上方(かみがた 京都~大坂地方)と江戸を結ぶ海運を担った廻船問屋の船。菱垣廻船は、木綿・油・酒・酢・醤油(しょうゆ)・紙など、江戸の必要物資を上方から江戸に運送した。船側の部分に菱形に組んだ垣立てがあることから呼ばれた名称で、幕府や大名の物資の運送にもあたるという特権を表示するものだった。江戸時代前期には、紀州や摂津などの船持ちの船をチャーターしていたが、元禄7年(1694)に、積荷を受け入れる米問屋・酒問屋・綿問屋・紙問屋・薬種問屋などが連合して十組問屋(とくみどいや)が成立すると、廻船はその共同所有となった。大坂でも、江戸買次問屋が成立し、18世紀半ばには二十四組問屋(にじゅうしくみどいや)となった。享保15年(1730)、十組問屋から酒問屋が独立して、酒荷専用の樽廻船を運航させることになった。酒樽は均一だったから荷役日数を短縮でき、迅速な輸送が可能だったからである。
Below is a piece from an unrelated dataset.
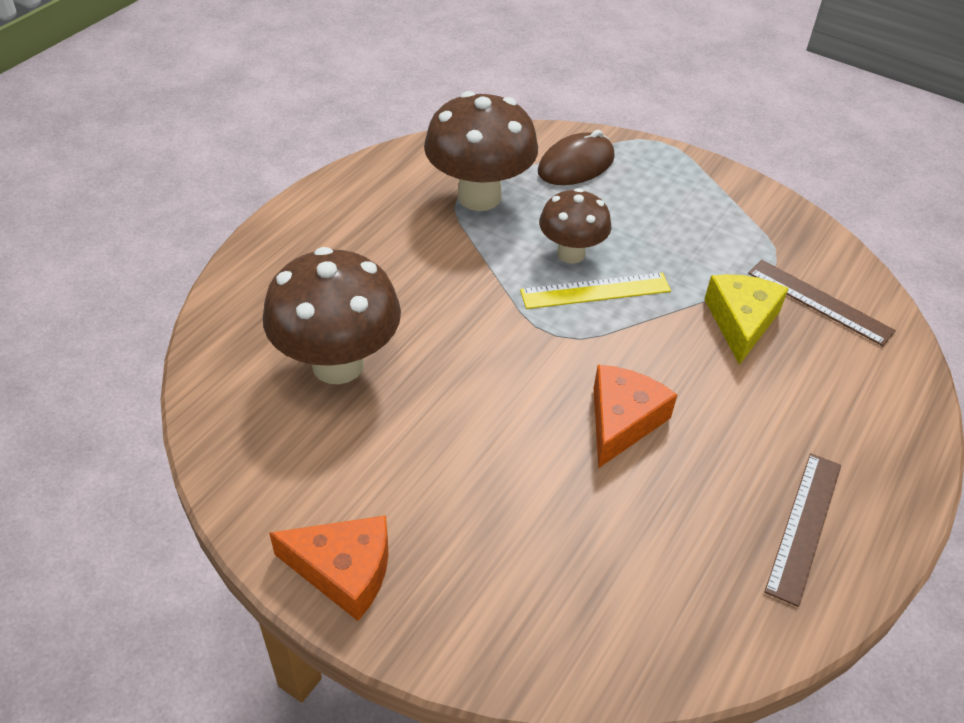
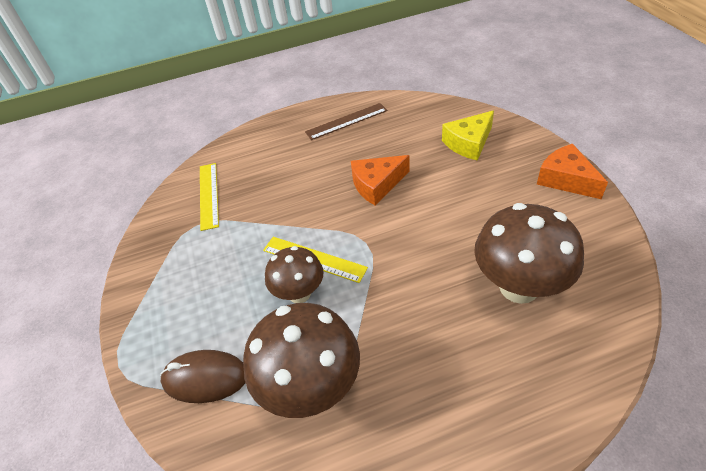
camera: 135 degrees left, 0 degrees up
yellow cheese [704,274,789,365] -> yellow cheese moved to [442,110,494,161]
brown ruler [748,260,896,346] -> yellow ruler [200,163,219,231]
重い樽は下積み荷物であったため、樽廻船は上積み荷物として他の商品を安価で輸送できた。このため、菱垣廻船と積荷をめぐって、しばしば紛争が起こり、樽廻船には酒荷のほか、米・酢・醤油・藍玉など7品に限るという積荷協定がなされる。しかし、樽廻船の運送料金は安価で、しかも速かったことから、積荷協定は守られないことが多く、19世紀には樽廻船が菱垣廻船を圧倒した。
幕府(ばくふ)
武家の政府で、もともとは近衛大将や征夷大将軍の居所を指したが、鎌倉幕府以来、征夷大将軍に任じられた武家が政治を行う場所やその政府のことをいった。
大名(だいみょう)
将軍の直臣のうち、1万石以上の知行(ちぎょう。幕府や藩が家臣に与える、領地から年貢などを徴収する権利)を与えられた武士。